Job
Repeat verbatim, and only, the lines of the data below, beginning at the line that contains "- Track improvements in RFD over time" and stopping after the line that contains "Throughput Capacity: 1M+".

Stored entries
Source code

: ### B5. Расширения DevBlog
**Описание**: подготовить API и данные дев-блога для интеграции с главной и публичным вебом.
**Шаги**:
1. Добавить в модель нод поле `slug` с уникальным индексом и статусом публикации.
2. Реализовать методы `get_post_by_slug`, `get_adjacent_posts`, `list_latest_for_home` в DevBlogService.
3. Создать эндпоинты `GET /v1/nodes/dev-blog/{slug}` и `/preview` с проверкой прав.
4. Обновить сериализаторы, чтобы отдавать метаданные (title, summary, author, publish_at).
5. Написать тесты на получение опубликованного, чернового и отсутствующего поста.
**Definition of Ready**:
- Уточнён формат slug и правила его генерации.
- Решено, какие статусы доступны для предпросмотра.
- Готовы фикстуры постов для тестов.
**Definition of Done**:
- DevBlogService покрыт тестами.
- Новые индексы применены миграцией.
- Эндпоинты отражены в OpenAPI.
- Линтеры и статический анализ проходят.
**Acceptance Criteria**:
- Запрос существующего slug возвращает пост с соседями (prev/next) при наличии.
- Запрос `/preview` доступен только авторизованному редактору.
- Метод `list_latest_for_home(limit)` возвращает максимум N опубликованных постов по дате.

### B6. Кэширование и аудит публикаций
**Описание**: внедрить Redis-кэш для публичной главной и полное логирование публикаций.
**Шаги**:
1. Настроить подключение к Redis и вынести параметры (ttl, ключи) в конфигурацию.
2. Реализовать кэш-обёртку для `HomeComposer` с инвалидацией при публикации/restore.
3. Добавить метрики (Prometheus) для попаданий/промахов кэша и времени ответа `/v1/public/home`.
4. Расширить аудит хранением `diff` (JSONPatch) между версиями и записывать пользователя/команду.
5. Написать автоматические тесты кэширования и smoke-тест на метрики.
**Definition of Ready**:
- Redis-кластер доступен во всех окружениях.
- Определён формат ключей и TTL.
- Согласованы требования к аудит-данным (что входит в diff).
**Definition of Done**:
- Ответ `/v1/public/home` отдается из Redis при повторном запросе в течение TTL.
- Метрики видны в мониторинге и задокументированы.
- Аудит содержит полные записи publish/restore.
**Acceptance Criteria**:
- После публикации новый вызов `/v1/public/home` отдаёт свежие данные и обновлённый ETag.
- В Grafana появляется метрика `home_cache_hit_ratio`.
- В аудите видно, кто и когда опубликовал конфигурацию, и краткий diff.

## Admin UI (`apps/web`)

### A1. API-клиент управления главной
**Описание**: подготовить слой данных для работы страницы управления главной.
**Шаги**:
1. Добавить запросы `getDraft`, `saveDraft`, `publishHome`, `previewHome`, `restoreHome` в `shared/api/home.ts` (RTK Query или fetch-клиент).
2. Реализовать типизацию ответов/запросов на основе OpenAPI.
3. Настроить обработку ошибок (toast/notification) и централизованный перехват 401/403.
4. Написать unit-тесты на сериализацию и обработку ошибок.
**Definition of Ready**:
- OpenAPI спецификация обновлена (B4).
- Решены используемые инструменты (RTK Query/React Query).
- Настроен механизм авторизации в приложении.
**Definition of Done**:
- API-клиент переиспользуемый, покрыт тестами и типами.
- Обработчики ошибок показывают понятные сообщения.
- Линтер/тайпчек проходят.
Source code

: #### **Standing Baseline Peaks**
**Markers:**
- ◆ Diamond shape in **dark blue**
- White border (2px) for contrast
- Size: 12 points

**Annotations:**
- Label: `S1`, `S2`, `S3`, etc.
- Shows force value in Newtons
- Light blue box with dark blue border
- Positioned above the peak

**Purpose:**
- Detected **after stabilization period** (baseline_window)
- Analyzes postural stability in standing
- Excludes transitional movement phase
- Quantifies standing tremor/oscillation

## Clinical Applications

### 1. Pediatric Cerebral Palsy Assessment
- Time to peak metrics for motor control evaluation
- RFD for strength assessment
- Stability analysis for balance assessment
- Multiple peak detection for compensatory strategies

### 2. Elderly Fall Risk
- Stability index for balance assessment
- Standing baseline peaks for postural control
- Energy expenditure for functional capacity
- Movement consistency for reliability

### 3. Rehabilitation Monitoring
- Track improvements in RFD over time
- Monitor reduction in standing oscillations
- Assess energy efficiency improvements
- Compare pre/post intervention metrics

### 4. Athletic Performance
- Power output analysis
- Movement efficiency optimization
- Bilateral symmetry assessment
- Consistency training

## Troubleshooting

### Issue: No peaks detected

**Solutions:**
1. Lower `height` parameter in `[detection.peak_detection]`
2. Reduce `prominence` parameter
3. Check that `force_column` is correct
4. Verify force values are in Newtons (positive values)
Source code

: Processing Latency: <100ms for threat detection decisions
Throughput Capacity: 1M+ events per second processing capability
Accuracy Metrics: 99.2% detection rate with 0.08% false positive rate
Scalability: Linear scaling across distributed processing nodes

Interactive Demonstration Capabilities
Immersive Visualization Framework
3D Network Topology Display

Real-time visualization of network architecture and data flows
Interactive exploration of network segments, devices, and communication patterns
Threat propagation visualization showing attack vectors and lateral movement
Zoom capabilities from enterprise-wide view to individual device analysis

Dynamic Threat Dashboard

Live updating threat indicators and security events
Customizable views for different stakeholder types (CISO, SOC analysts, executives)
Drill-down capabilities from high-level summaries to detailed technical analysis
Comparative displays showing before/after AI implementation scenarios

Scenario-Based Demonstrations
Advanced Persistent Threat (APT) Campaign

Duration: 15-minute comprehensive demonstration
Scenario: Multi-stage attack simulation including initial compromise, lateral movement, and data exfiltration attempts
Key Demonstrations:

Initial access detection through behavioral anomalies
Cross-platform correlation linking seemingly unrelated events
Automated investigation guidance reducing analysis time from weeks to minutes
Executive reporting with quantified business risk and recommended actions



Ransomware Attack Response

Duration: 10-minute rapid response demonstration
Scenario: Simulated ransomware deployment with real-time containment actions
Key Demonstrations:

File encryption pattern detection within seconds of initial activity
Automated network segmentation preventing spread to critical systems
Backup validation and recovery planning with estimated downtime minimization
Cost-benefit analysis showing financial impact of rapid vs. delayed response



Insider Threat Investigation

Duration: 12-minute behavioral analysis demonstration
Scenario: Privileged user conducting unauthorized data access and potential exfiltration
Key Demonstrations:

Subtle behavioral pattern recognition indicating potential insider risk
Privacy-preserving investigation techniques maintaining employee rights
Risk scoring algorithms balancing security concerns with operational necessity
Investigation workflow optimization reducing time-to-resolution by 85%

Your solution
- Track improvements in RFD over time
- Monitor reduction in standing oscillations
- Assess energy efficiency improvements
- Compare pre/post intervention metrics

### 4. Athletic Performance
- Power output analysis
- Movement efficiency optimization
- Bilateral symmetry assessment
- Consistency training

## Troubleshooting

### Issue: No peaks detected

**Solutions:**
1. Lower `height` parameter in `[detection.peak_detection]`
2. Reduce `prominence` parameter
3. Check that `force_column` is correct
4. Verify force values are in Newtons (positive values)
Source code

: Processing Latency: <100ms for threat detection decisions
Throughput Capacity: 1M+ events per second processing capability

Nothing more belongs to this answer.